KENYA AND SOMALI REFUGEES

The Government of Kenya has turned away about 4,400 Somali nationals who were seeking refugee status in the country.

Internal Security Minister Mr John Michuki ordered the immigrants out of the country immediately, citing security concerns.

Addressing journalists during a tour of refugee camps at Dadaab on Wednesday, Michuki said the immigrants were expelled from the country after failing to justify their request for refugee status.

“We will admit only genuine refugees from Somalia but will definitely turn away those who do not qualify for such status,” Michuki said.

Found not to be qualified for refugee status

He said immigrants who claimed to have fled from the Southern regions of the country following renewed fighting between the Union of Islamic Courts (UIC) troops and militia factions were “found not to be qualified for refugee status”.

The minister also visited Liboi border point, where Kenyan authorities have set up a mobile clinic to immunise all new arrivals against polio and measles.

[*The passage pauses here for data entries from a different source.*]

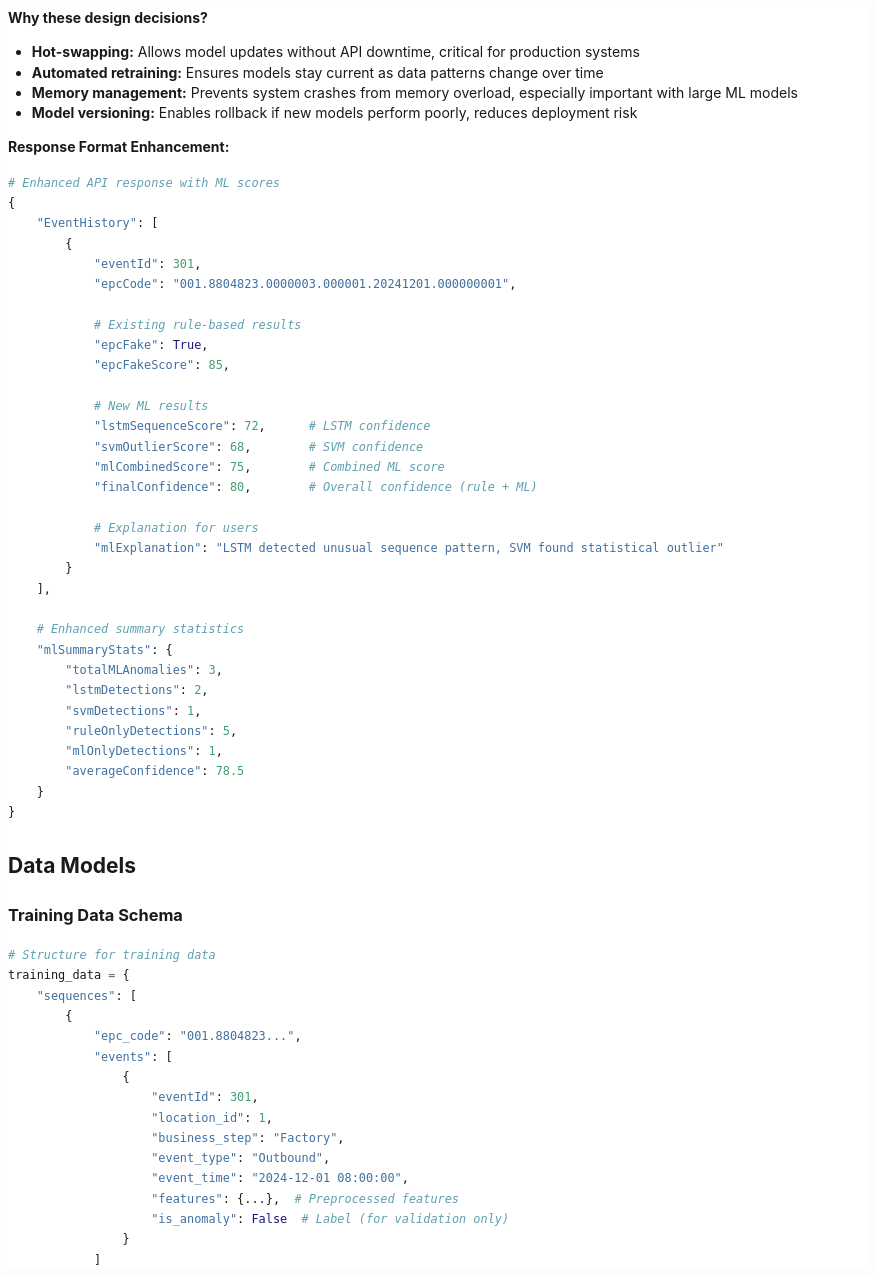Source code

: **Why these design decisions?**
- **Hot-swapping:** Allows model updates without API downtime, critical for production systems
- **Automated retraining:** Ensures models stay current as data patterns change over time
- **Memory management:** Prevents system crashes from memory overload, especially important with large ML models
- **Model versioning:** Enables rollback if new models perform poorly, reduces deployment risk

**Response Format Enhancement:**
```python
# Enhanced API response with ML scores
{
    "EventHistory": [
        {
            "eventId": 301,
            "epcCode": "001.8804823.0000003.000001.20241201.000000001",
            
            # Existing rule-based results
            "epcFake": True,
            "epcFakeScore": 85,
            
            # New ML results
            "lstmSequenceScore": 72,      # LSTM confidence
            "svmOutlierScore": 68,        # SVM confidence  
            "mlCombinedScore": 75,        # Combined ML score
            "finalConfidence": 80,        # Overall confidence (rule + ML)
            
            # Explanation for users
            "mlExplanation": "LSTM detected unusual sequence pattern, SVM found statistical outlier"
        }
    ],
    
    # Enhanced summary statistics
    "mlSummaryStats": {
        "totalMLAnomalies": 3,
        "lstmDetections": 2,
        "svmDetections": 1,
        "ruleOnlyDetections": 5,
        "mlOnlyDetections": 1,
        "averageConfidence": 78.5
    }
}
```

## Data Models

### Training Data Schema
```python
# Structure for training data
training_data = {
    "sequences": [
        {
            "epc_code": "001.8804823...",
            "events": [
                {
                    "eventId": 301,
                    "location_id": 1,
                    "business_step": "Factory",
                    "event_type": "Outbound", 
                    "event_time": "2024-12-01 08:00:00",
                    "features": {...},  # Preprocessed features
                    "is_anomaly": False  # Label (for validation only)
                }
            ]
```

Michuki said the immigration department and the United Nations High Commissioner for Refugees (UNHCR) officials had computerised the screening process of the refugees.

New cases to hit 80,000 by December

North Eastern Provincial Commissioner Mr Kiritu Wamae said among the rejected applications were 60 Kenyan Somalis who sought asylum status with the hope of securing refugee status in Europe and America.

The order comes in the wake of mass influx of refugees from the troubled nation. UNHCR officials confirmed that about 30,000 immigrants have been received at Ifo, Dagahaley and Hagardera refugee camps since March when the Islamist uprising against Somalia’s Transitional Federal Government erupted.

The agency projects that the number of new cases at the Dadaab camps would top 80,000 by December.